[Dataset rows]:
────

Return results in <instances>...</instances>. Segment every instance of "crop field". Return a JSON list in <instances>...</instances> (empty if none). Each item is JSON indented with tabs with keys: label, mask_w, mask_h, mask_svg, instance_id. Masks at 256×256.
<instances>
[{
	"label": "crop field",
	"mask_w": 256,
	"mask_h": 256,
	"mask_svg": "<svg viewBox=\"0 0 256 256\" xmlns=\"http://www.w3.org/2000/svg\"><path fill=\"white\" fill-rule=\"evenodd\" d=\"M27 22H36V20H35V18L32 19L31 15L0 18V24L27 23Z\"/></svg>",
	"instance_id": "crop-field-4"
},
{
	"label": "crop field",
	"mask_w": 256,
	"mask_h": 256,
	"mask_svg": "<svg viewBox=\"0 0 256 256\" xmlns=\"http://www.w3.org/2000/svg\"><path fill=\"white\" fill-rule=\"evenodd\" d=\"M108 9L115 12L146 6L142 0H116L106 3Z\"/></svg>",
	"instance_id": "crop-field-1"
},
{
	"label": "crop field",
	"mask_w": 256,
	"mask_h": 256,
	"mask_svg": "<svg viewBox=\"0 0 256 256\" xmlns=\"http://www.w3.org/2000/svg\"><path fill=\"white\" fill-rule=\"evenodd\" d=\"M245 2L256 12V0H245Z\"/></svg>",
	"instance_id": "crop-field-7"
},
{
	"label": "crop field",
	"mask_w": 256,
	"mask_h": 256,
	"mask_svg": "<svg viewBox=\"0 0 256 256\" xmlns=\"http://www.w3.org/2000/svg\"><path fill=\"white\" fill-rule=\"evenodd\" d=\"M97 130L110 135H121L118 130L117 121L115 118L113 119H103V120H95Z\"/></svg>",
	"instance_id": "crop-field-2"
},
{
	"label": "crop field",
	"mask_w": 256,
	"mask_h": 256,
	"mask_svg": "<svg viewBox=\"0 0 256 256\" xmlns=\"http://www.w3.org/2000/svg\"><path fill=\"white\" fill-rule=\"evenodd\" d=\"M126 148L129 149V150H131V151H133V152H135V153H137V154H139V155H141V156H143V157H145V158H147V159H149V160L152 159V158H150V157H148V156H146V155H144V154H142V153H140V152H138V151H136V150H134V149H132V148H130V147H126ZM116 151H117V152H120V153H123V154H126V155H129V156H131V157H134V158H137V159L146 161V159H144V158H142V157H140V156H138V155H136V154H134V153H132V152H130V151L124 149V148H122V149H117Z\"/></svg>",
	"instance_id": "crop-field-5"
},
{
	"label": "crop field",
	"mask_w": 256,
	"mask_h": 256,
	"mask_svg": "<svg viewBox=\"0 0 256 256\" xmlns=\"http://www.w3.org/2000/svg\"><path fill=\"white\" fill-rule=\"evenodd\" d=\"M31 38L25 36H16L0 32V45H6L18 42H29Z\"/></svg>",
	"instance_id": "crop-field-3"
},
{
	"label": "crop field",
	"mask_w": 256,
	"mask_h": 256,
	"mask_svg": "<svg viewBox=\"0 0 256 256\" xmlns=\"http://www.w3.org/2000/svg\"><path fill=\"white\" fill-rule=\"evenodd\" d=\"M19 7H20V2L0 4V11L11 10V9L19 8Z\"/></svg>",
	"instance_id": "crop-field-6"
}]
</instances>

────

[Request]:
Reproduce every line of the listing above word for word, without changing anything.

[Written reply]:
Return results in <instances>...</instances>. Segment every instance of "crop field". Return a JSON list in <instances>...</instances> (empty if none). Each item is JSON indented with tabs with keys: label, mask_w, mask_h, mask_svg, instance_id. Masks at 256×256.
<instances>
[{
	"label": "crop field",
	"mask_w": 256,
	"mask_h": 256,
	"mask_svg": "<svg viewBox=\"0 0 256 256\" xmlns=\"http://www.w3.org/2000/svg\"><path fill=\"white\" fill-rule=\"evenodd\" d=\"M27 22H36V20H35V18L32 19L31 15L0 18V24L27 23Z\"/></svg>",
	"instance_id": "crop-field-4"
},
{
	"label": "crop field",
	"mask_w": 256,
	"mask_h": 256,
	"mask_svg": "<svg viewBox=\"0 0 256 256\" xmlns=\"http://www.w3.org/2000/svg\"><path fill=\"white\" fill-rule=\"evenodd\" d=\"M108 9L115 12L146 6L142 0H116L106 3Z\"/></svg>",
	"instance_id": "crop-field-1"
},
{
	"label": "crop field",
	"mask_w": 256,
	"mask_h": 256,
	"mask_svg": "<svg viewBox=\"0 0 256 256\" xmlns=\"http://www.w3.org/2000/svg\"><path fill=\"white\" fill-rule=\"evenodd\" d=\"M245 2L256 12V0H245Z\"/></svg>",
	"instance_id": "crop-field-7"
},
{
	"label": "crop field",
	"mask_w": 256,
	"mask_h": 256,
	"mask_svg": "<svg viewBox=\"0 0 256 256\" xmlns=\"http://www.w3.org/2000/svg\"><path fill=\"white\" fill-rule=\"evenodd\" d=\"M97 130L110 135H121L118 130L117 121L115 118L113 119H103V120H95Z\"/></svg>",
	"instance_id": "crop-field-2"
},
{
	"label": "crop field",
	"mask_w": 256,
	"mask_h": 256,
	"mask_svg": "<svg viewBox=\"0 0 256 256\" xmlns=\"http://www.w3.org/2000/svg\"><path fill=\"white\" fill-rule=\"evenodd\" d=\"M126 148L129 149V150H131V151H133V152H135V153H137V154H139V155H141V156H143V157H145V158H147V159H149V160L152 159V158H150V157H148V156H146V155H144V154H142V153H140V152H138V151H136V150H134V149H132V148H130V147H126ZM116 151H117V152H120V153H123V154H126V155H129V156H131V157H134V158H137V159L146 161V159H144V158H142V157H140V156H138V155H136V154H134V153H132V152H130V151L124 149V148H122V149H117Z\"/></svg>",
	"instance_id": "crop-field-5"
},
{
	"label": "crop field",
	"mask_w": 256,
	"mask_h": 256,
	"mask_svg": "<svg viewBox=\"0 0 256 256\" xmlns=\"http://www.w3.org/2000/svg\"><path fill=\"white\" fill-rule=\"evenodd\" d=\"M31 38L25 36H16L0 32V45H6L18 42H29Z\"/></svg>",
	"instance_id": "crop-field-3"
},
{
	"label": "crop field",
	"mask_w": 256,
	"mask_h": 256,
	"mask_svg": "<svg viewBox=\"0 0 256 256\" xmlns=\"http://www.w3.org/2000/svg\"><path fill=\"white\" fill-rule=\"evenodd\" d=\"M19 7H20V2L0 4V11L11 10V9L19 8Z\"/></svg>",
	"instance_id": "crop-field-6"
}]
</instances>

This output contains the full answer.